Exercise goal — Report the count of lines in the records below that hold the word "light", omitting everything but the number.

Information shown —
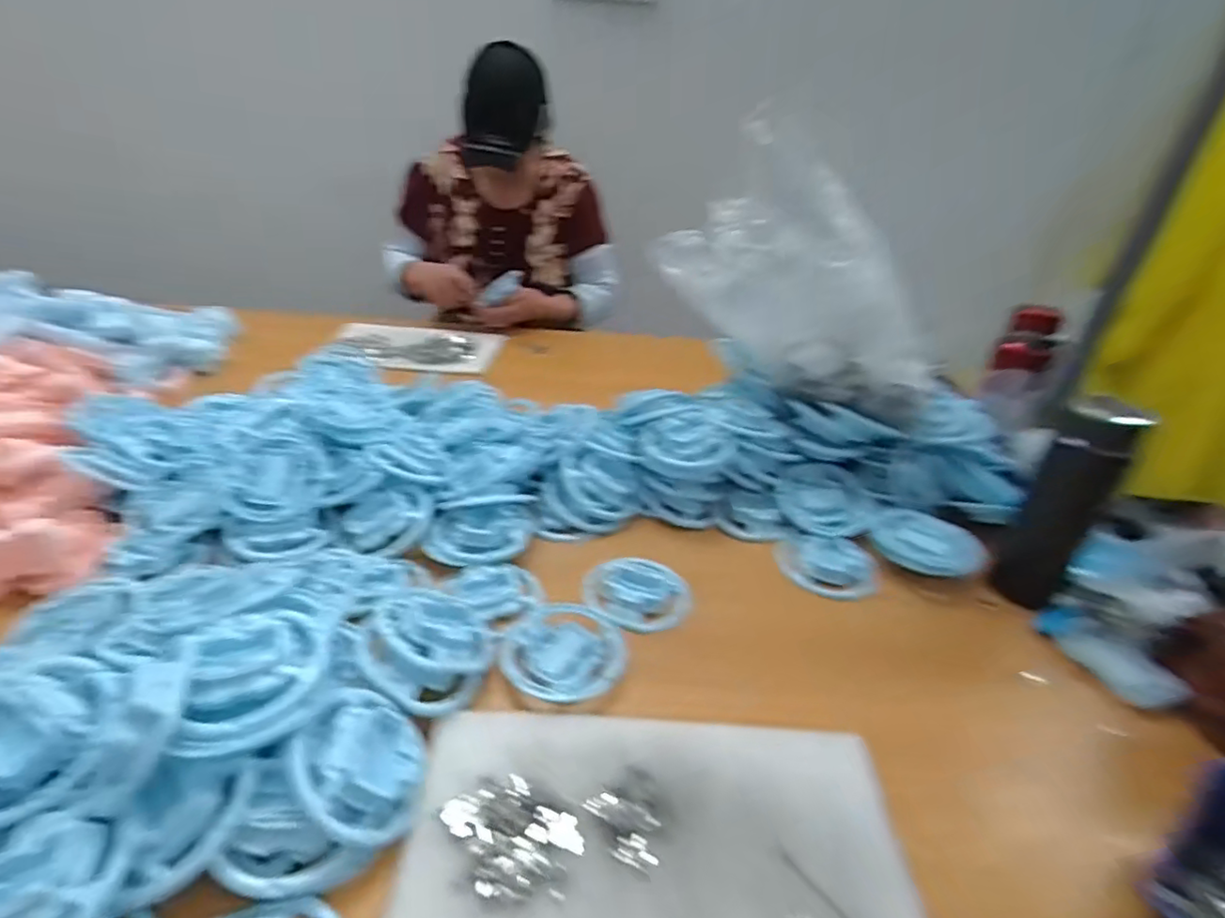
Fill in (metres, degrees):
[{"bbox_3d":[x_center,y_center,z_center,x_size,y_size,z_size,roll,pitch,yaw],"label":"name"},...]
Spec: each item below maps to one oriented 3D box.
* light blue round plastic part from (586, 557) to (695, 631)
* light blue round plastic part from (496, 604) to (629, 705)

--

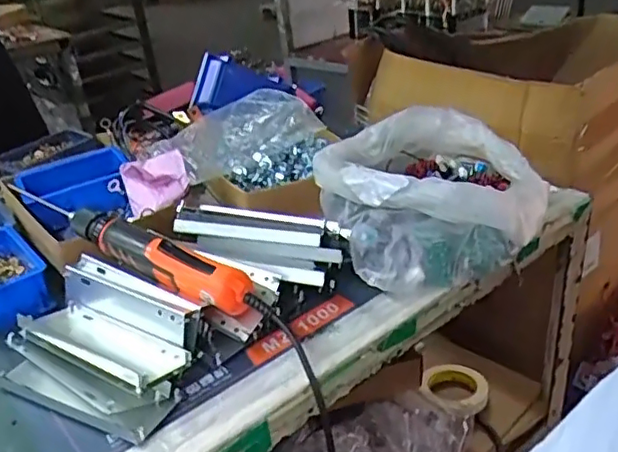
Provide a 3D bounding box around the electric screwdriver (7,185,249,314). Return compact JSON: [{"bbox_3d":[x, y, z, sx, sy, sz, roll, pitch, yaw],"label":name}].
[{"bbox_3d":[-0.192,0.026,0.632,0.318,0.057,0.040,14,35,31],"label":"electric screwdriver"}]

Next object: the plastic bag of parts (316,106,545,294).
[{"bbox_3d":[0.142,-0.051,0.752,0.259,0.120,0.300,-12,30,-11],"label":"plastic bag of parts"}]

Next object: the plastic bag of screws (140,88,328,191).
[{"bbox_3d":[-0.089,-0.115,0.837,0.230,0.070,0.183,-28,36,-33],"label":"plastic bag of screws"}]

Solution to this exercise — 2